What the Government Job Guarantee is not is the promise of a lifetime government job with career progression. The government will never pay you more than minimum wage yet it is not work for benefits. Even if you are there for decades you are still effectively “buffer stock”, technically able to swing between the government and private sector as the economy waxes and wanes. You may gain experience and skills that allow you to move into a “Tier One” government position with promotion prospects. And you will receive all the sick leave and holiday entitlements of other government employees but it is not a permanent expansion of the state sector workforce. There could be the potential for a whole range of “Tier Two” positions in government departments, State Owned Enterprises and Crown Research Units. Graduates paid the minimum wage but getting valuable experience until they land either a Tier One position or a job in the private sector. Better than unpaid internships or the stress of an indeterminate period of unemployment.
What it does is put a floor under the job market in terms of pay and conditions. Private employers, especially minimum wage industries, have to up their game and offer a better combination of pay, conditions and prospects. Bad employers will be abandoned and go out of business. Jobs that are physically onerous or dangerous but currently pay poorly will have to offer better pay/conditions to be filled. There will be no requirement that you relocate in search of work. You will be matched to a local need. A full time job, even if it is at minimum wage, becomes a basic right. A backstop that no matter what, you wont be forced into absolute poverty.
What the Government Job Guarantee also does is dispense with the neoliberal concept of NAIRU (Non Accelerating Inflation Rate of Unemployment) that performs a little known but important role in orthodox economic policy. It is the opposite of the Job Guarantee. Instead of paying buffer stock labour a minimum wage up to 40 hours a week, NAIRU demands that a certain percentage of the workforce are kept unemployed, as official policy, to keep downward pressure on wages, especially at the low end of the spectrum. Unemployment is used as an official economic and political tool to keep 4-5% desperate for work and another 10% precarious enough they don’t rock the boat too much, don’t ask for better pay or conditions unless they are let go. It is regressive and cynical.
In New Zealand what form might this Government Job Guarantee take? There are any number of jobs that might be undertaken. The current government has an ambitious target for planting trees. Thousands could work in their local area around the country planting and growing seedlings. Or working with the farming sector to fence and riparian plant waterways. Building “kitset” low income housing including on Maori land. Many towns and settlements have poor water & sewerage systems. Pest eradication. Civic beautification. Musical and cultural performance.

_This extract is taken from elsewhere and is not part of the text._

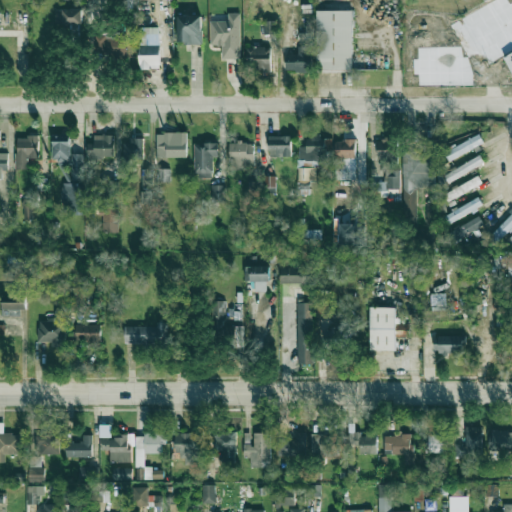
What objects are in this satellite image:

Teacher aides. Nursing aides. Overseas aid projects. Community journalism and public TV…..
Again there is historical precedent in New Zealand. State departments like Railways, Ministry of Works and Post Office used to unofficially act both as employers of last resort but also as providers of essential services outside the market. Yes they were economically “inefficient” in today’s current orthodox sense but they performed a vital employment function in small towns all around New Zealand and built a lot of its core infrastructure. And what could be more inefficient and cruel than keeping hundreds of thousands on the scrap heap or a state of desperation?